IOWA CITY — The great “eureka” moment for the Iowa coaching staff and the decision to dip the Hawkeyes’ toes in the no-huddle offense was more of an “oh (expletive deleted)” moment.
Iowa fell behind 24-3 late in the third quarter against Pittsburgh and, eureka or the other saying, the no-huddle sprang to life. The Hawkeyes scored four TDs in the last 18-plus minutes and pulled out the victory, 31-27.
“That gives birth to a lot of things,” Iowa offensive coordinator Ken O’Keefe said Thursday. “We didn’t have much of a choice at that particular point in time. It all came together and we figured some stuff out.”
A week later against Louisiana Monroe, in the first quarter, first possession with the score 0-0, Iowa came out in the no-huddle.
“We kind of liked the tempo,” O’Keefe said. “Felt comfortable with the tempo and thought we would come out and take it from there.”
The no-huddle works. It produced the greatest comeback in Iowa history. It clicked along for 45 points against ULM, tying Iowa’s highest total since a 55-0 victory over Minnesota in ’08. It seems to play to quarterback James Vandenberg’s strengths. Iowa has the wide receivers to make it work.
“We took some time as a staff and just talked a lot of things out,” Coach Kirk Ferentz said Thursday. “I think we’re kind of in the position right now where we’ll probably go about 50 percent blitz the rest of the season, 100 percent no-huddle. That’s about what we have come up with.

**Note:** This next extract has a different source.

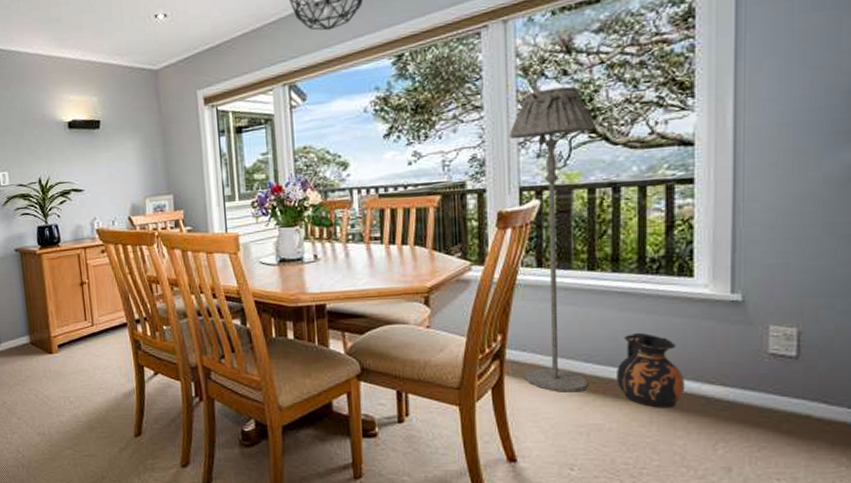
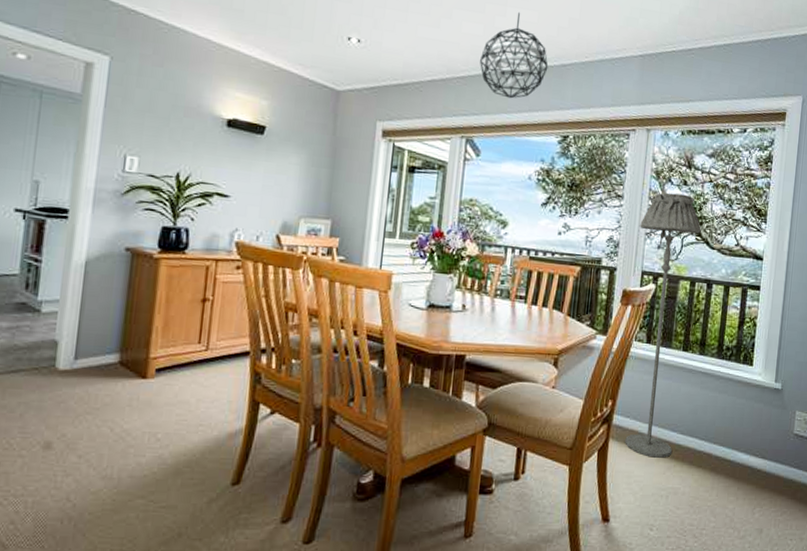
ceramic jug: present [615,332,685,408] -> none [692,408,739,476]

That’s what we have come up with over the last couple of days here.
“Other than that, we have been playing cards and some of the guys have been out golfing and stuff like that.”

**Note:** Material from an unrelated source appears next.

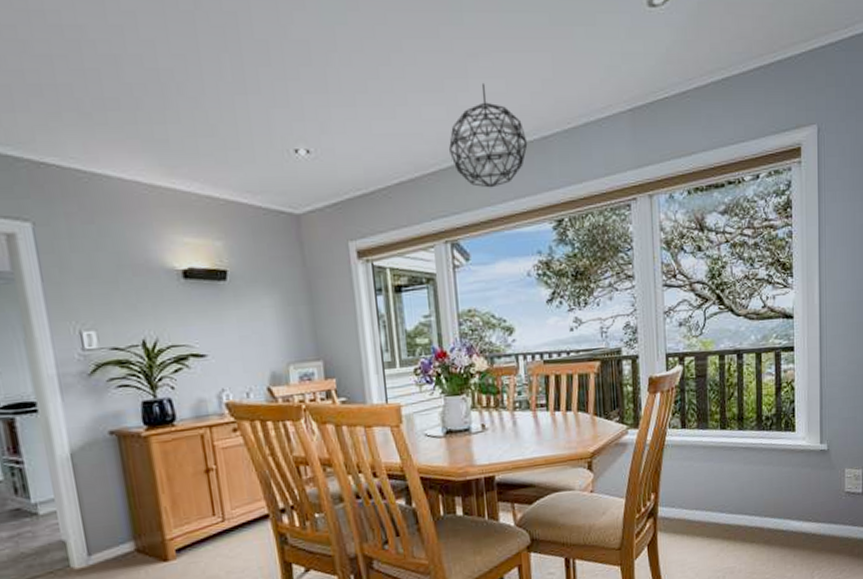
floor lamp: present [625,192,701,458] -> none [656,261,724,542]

Jokes aside, it works. The no-huddle will be a part of what Iowa’s going to do as it goes into Big Ten play next week at Penn State until it doesn’t work.

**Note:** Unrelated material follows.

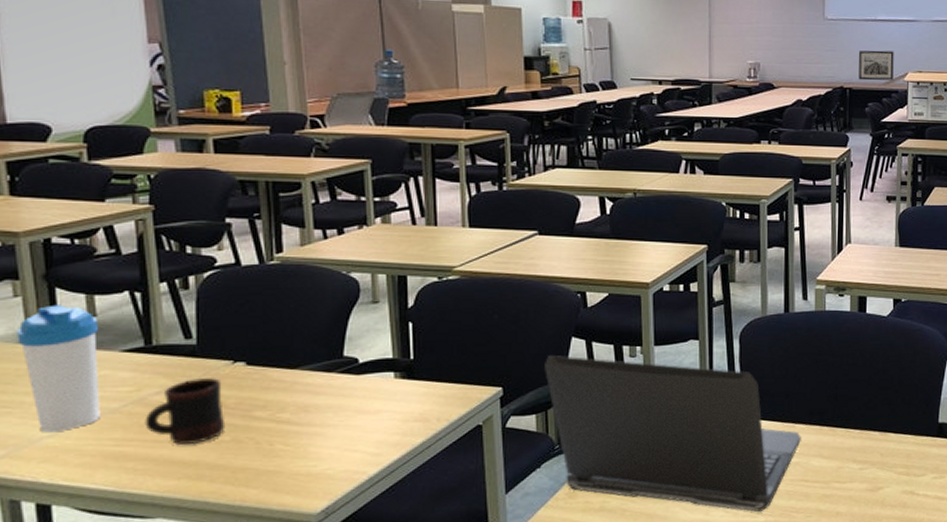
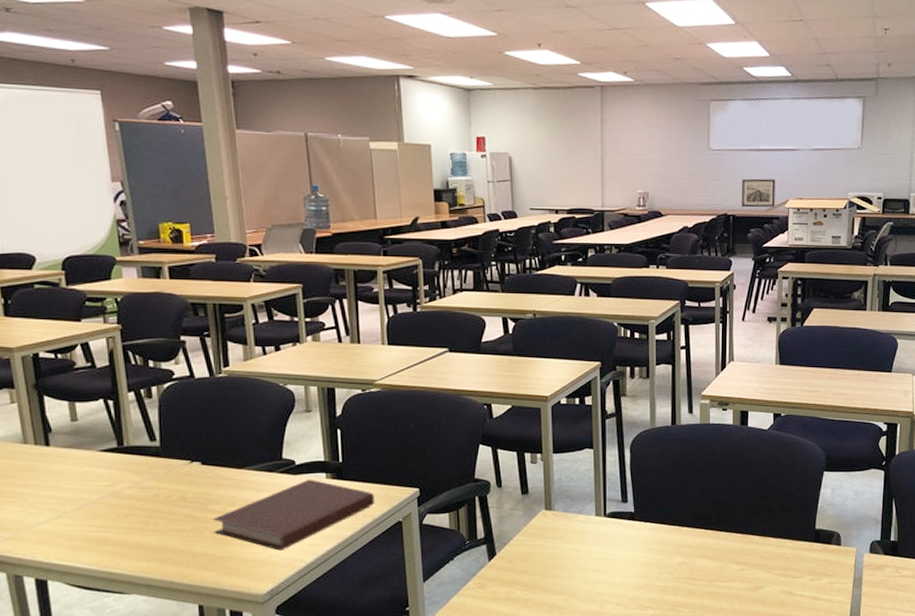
water bottle: present [17,304,100,433] -> none [15,410,84,519]
mug: present [145,378,226,444] -> none [120,475,186,532]
notebook: none [257,379,451,462] -> present [212,479,375,551]
laptop computer: present [543,354,801,513] -> none [455,460,687,606]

It works because Vandenberg has a comfort level with it. No, it’s not because its more similar to the offense he ran four years ago at Keokuk High School.
“I take a shotgun snap, that’s where the similarities end,” he said. “I’m calling out the formation. Depending on the down and distance, maybe I’m making a decision on a route combination I’m comfortable with or that I’m seeing. It’s a three-way communication between me, coach O’Keefe and coach Ferentz.
“I look over every time. If there’s something they want, we’re going to get to that. Otherwise, it’s just keep the ball moving down the field however way you can.”
That’s a lot of trust going toward a junior quarterback who’ll be making his seventh start when the Hawkeyes (3-1) land at Penn State (3-1) next Saturday for a 2:30 p.m. kickoff on ABC.
“We trust him. You know, we feel he knows what he’s doing, and he’s a very good leader,” O’Keefe said.
The no-huddle works because Iowa might have its best group of receivers in the Ferentz era at Iowa. Senior Marvin McNutt, junior Keenan Davis and freshman Kevonte Martin-Manley are blazing a trail. They’ve combined for 58 receptions for 880 yards and 10 TDs in just four games.
Another reason the no-huddle works is the rules. In the NFL, defenses are allowed to substitute even when an offense kicks into a no-huddle, hurry-up. In college, there is no such rule and defenses are often left with the same personnel on the field trying to keep pace.